__WORK REQUEST__
Repeat exactly, and only, the lines from the one holding "right front paw: (439, 427)" through the last line of the records below.

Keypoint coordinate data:
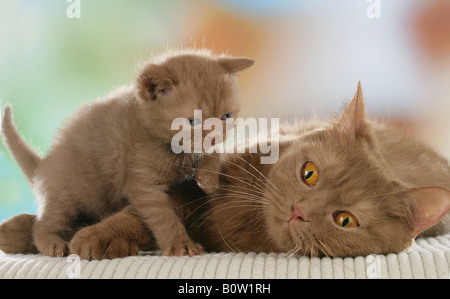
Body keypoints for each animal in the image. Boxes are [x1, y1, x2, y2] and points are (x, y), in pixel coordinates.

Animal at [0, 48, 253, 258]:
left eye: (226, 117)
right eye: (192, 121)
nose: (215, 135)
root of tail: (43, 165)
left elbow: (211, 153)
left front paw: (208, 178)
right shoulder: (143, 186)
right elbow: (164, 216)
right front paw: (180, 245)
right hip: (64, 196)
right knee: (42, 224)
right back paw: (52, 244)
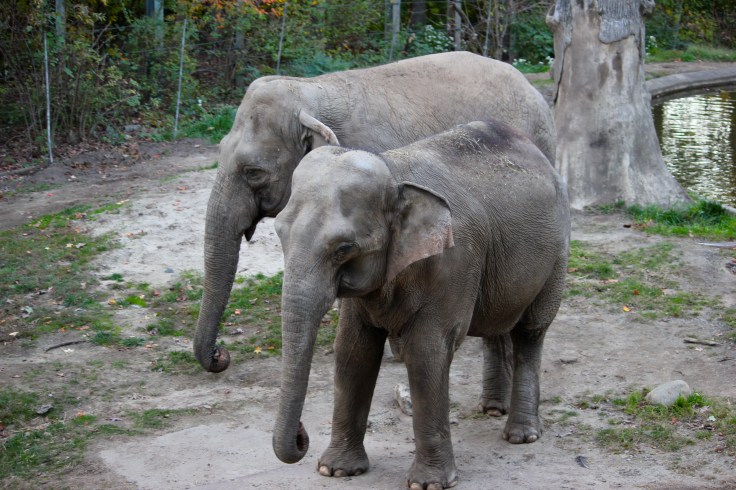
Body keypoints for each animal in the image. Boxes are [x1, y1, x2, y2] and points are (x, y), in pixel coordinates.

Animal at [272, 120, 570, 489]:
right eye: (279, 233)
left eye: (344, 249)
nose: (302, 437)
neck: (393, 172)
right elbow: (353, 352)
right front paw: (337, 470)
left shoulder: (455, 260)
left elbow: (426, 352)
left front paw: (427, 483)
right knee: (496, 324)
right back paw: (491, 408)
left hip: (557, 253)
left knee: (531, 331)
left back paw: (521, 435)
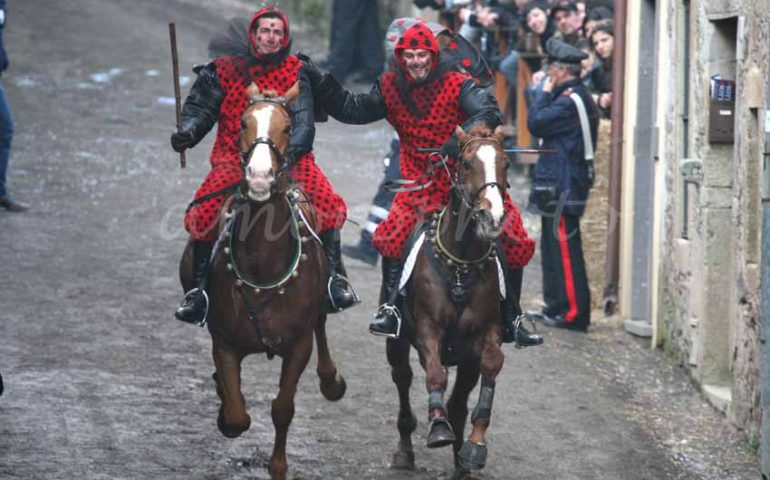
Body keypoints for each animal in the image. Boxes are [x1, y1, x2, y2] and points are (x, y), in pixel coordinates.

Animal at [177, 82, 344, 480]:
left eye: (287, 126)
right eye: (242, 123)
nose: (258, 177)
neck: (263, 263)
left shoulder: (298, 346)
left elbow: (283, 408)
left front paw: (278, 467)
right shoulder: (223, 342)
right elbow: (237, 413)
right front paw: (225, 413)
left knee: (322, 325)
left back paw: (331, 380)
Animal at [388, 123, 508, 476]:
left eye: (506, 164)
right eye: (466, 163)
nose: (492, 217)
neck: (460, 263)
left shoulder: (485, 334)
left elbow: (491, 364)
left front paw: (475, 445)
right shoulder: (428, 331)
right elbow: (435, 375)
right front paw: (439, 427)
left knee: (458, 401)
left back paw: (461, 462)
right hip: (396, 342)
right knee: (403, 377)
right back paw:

__EXERCISE OUTPUT__
right front paw: (439, 427)
left knee: (458, 401)
left back paw: (461, 462)
right hip: (396, 342)
right knee: (403, 377)
right back paw:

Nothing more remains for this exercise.